Hoe u TypeScript-hulpprogrammatypen kunt maken en gebruiken

TypeScript biedt een set utility types ​​die het makkelijker maken om bestaande types te transformeren en beheren. Deze ingebouwde utility types stellen ontwikkelaars in staat om types op verschillende manieren te manipuleren, wat helpt om code te vereenvoudigen en herhaling te voorkomen. Deze gids onderzoekt enkele van de meest voorkomende utility types en hoe ze kunnen worden gemaakt en gebruikt in een TypeScript-project.

Wat zijn TypeScript-hulpprogrammatypen?

Utility types in TypeScript zijn vooraf gedefinieerde types die helpen bij het transformeren van andere types. Ze kunnen worden gebruikt om nieuwe types te maken op basis van bestaande types door eigenschappen te selecteren, weg te laten of te wijzigen. Ze spelen een essentiële rol bij het onderhouden van schone, herbruikbare code.

Veelgebruikte TypeScript-hulpprogrammatypen

Hier zijn enkele van de meest gebruikte TypeScript-hulpprogramma's:

  • Partial<T> – Maakt alle eigenschappen van het type T optioneel.
  • Vereist<T> – Maakt alle eigenschappen van het type T verplicht.
  • Readonly<T> – Maakt alle eigenschappen van het type T alleen-lezen.
  • Pick<T, K> – Kiest een set eigenschappen K van het type T.
  • Omit<T, K> – Verwijdert een set eigenschappen K uit type T.
  • Record<K, T> – Construeert een objecttype met sleutels van het type K en waarden van het type T.

Voorbeeld: Gedeeltelijk gebruiken<T>

Het Partial hulpprogrammatype maakt alle eigenschappen van een interface optioneel. Dit is hoe het gebruikt kan worden:

interface User {
  name: string;
  age: number;
  email: string;
}

const updateUser = (user: Partial<User>) => {
  // Update logic
};

updateUser({ name: "John" });

In dit voorbeeld accepteert updateUser een argument van het type Partial<User>, wat betekent dat slechts enkele eigenschappen van de User-interface vereist zijn.

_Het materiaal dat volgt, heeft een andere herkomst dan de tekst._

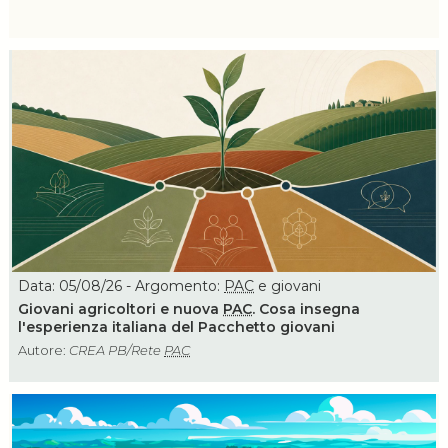
Data: 05/08/26 - Argomento:
PAC
e giovani
Giovani agricoltori e nuova
PAC
. Cosa insegna
l'esperienza italiana del Pacchetto giovani
Autore:
CREA PB/Rete
PAC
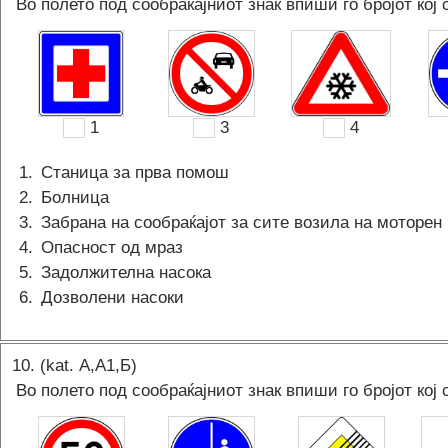
Во полето под сообраќајниот знак впиши го бројот кој 
1
3
4
1
.
Станица за прва помош
2
.
Болница
3
.
Забрана на сообраќајот за сите возила на моторен 
4
.
Опасност од мраз
5
.
Задолжителна насока
6
.
Дозволени насоки
10
. (kat.
А,A1,Б
)
Во полето под сообраќајниот знак впиши го бројот кој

Voorbeeld: Pick gebruiken<T, K>

Met het hulpprogramma Pick kunt u een subset van eigenschappen uit een type selecteren:

interface User {
  name: string;
  age: number;
  email: string;
}

type UserContactInfo = Pick<User, "name" | "email">;

const contactInfo: UserContactInfo = {
  name: "John",
  email: "john@example.com"
};

Hier maakt Pick<User, “name” | “email”> een nieuw type UserContactInfo met alleen de eigenschappen name en email van de oorspronkelijke User interface.

Voorbeeld: Omit gebruiken<T, K>

Het hulpprogramma Omit verwijdert opgegeven eigenschappen uit een type:

interface User {
  name: string;
  age: number;
  email: string;
}

type UserWithoutEmail = Omit<User, "email">;

const user: UserWithoutEmail = {
  name: "John",
  age: 30
};

In dit voorbeeld wordt het type UserWithoutEmail gemaakt door de eigenschap email weg te laten uit de interface User.

Aangepaste hulpprogrammatypen maken

Aangepaste hulpprogrammatypen kunnen ook worden gemaakt met behulp van de geavanceerde typefuncties van TypeScript, zoals voorwaardelijke typen, toegewezen typen en meer. Hier is een eenvoudig voorbeeld van een aangepast hulpprogrammatype dat alle eigenschappen optioneel maakt:

type MyPartial<T> = {
  [P in keyof T]?: T[P];
};

interface User {
  name: string;
  age: number;
  email: string;
}

const user: MyPartial<User> = {
  name: "Alice"
};

Dit aangepaste type MyPartial functioneert op een vergelijkbare manier als het ingebouwde hulpprogramma Partial van TypeScript.

Conclusie

TypeScript-hulpprogrammatypen zijn een essentiële functie voor het werken met typen op een flexibele en herbruikbare manier. Door deze hulpprogrammatypen te benutten, kan code bondiger en beter te onderhouden worden. Of u nu ingebouwde hulpprogrammatypen zoals Partial, Pick en Omit gebruikt of aangepaste typen maakt, ze verbeteren het typesysteem van TypeScript aanzienlijk.